В этих лирических зарисовках Венеция предстает антитезой не только газдановско-го Парижа, но и всего мира эмиграции, символом которого стала для писателя французская столица, как поэзия – прозе, мечта – реальности, вечность – времени и пр. В перечисление топографических деталей автору удивительным образом удалось встроить все главные элементы венецианского мифа: рождение города из вод, воплощение женской ипостаси, явление абсолютной красоты, светоносность и др. В целом изображение Венеции в «Эвелине и ее друзьях» вписывается в литературную венециану, в которой образ города переведен «на такую орбиту, где Венеция, независимо от ее физического существования, предстает как не- обходимая духовная субстанция» [Меднис, 1999. С. 16]. Причем ее явленный облик в романе полностью соответствует тому образу «духовной Венеции» [Там же. С. 18], который автор называет «самым гармоничным из всех моих видений». В плане межтекстовых параллелей в локутивной антитезе идеальная Венеция – инфернальный Париж скрыта отсылка к блоковскому поэтическому циклу «Венеция», строкам его третьего стихотворения: «Очнусь ли я в другой отчизне, // Не в этой сумрачной стране?». Взятые писателем в качестве эпиграфа к его рассказу «Воспоминание», эти строчки звучат недальним эхом в лирическом эссе героя «Эвелины…» 3. Если в стихотворении Блока Венеция противопоставлена «сумрачному» Петербургу, то в романе Газданова – ночному Парижу, в изображении которого, однако, довольно часто опознаются литературные черты российской северной столицы.
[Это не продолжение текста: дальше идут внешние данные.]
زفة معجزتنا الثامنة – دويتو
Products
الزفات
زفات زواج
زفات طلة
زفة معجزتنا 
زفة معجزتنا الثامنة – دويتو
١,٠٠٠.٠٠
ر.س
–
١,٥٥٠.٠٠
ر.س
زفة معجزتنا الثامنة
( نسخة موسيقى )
В частности, его характеристика как «зловещего и фантастического города» мгновенно отсылает к традиции «петербургского текста», художественным мирам «Пиковой дамы», «Медного Всадника» Пушкина, «Петербургских повестей» Гоголя, Петербургу Достоевского:

«И, возвращаясь домой на рассвете этого дня, я думал… о том немом и могучем воздушном течении, которое пересекло мой путь сквозь этот зловещий и фантастический Париж – и которое несло с собой нелепые и чуждые мне трагедии… и как бы мне ни пришлось жить и что бы ни сулила судьба, всегда позади меня, как сожженный и мертвый мир, как темные развалины рухнувших зданий, будет стоять неподвижным и безмолвным напоминанием этот чужой город далекой и чужой страны» («Ночные дороги», Т. 1. С. 656).

Хотя, на наш взгляд, здесь мы встречаемся с чисто литературным влиянием. В действительности Петербург в воспоминаниях Газданова является символом России. Это наделяет его образ светлыми коннотациями, в которые встраивается также модус «потерянного рая» – города детства, юности, первой любви, что ментально разделяет миры Петербурга и Парижа и для автора, и для его лирического героя.

Короткое путешествие героя «Эвелины…» в Венецию закрепляет за ней значение города-праздника, тогда как за Парижем остается роль города-судьбы. Вместе с тем сам путь героя в Венецию, в образе которой соединены женское и идеальное начала, субституирует сквозное для газдановского героя «направление к женщине» (М. Горький). Место же России в сознании автора и его героя так и остается непревзойденным.